> **Ejercicio breve**
Sustituye "common name" por "vernacular name" en todos los datos que siguen y vuelve a escribir las líneas sin ningún otro cambio.

**** Filas de datos ****

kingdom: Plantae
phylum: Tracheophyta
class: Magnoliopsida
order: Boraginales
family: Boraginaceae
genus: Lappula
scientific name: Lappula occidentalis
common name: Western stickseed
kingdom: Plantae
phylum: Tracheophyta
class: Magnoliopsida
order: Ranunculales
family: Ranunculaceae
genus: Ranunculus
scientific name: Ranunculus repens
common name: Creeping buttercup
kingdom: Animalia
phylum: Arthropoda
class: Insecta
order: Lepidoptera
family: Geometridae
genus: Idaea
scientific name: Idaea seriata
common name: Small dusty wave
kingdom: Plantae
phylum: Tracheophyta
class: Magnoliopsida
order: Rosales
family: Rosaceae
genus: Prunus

****

> **Respuesta escrita**
kingdom: Plantae
phylum: Tracheophyta
class: Magnoliopsida
order: Boraginales
family: Boraginaceae
genus: Lappula
scientific name: Lappula occidentalis
vernacular name: Western stickseed
kingdom: Plantae
phylum: Tracheophyta
class: Magnoliopsida
order: Ranunculales
family: Ranunculaceae
genus: Ranunculus
scientific name: Ranunculus repens
vernacular name: Creeping buttercup
kingdom: Animalia
phylum: Arthropoda
class: Insecta
order: Lepidoptera
family: Geometridae
genus: Idaea
scientific name: Idaea seriata
vernacular name: Small dusty wave
kingdom: Plantae
phylum: Tracheophyta
class: Magnoliopsida
order: Rosales
family: Rosaceae
genus: Prunus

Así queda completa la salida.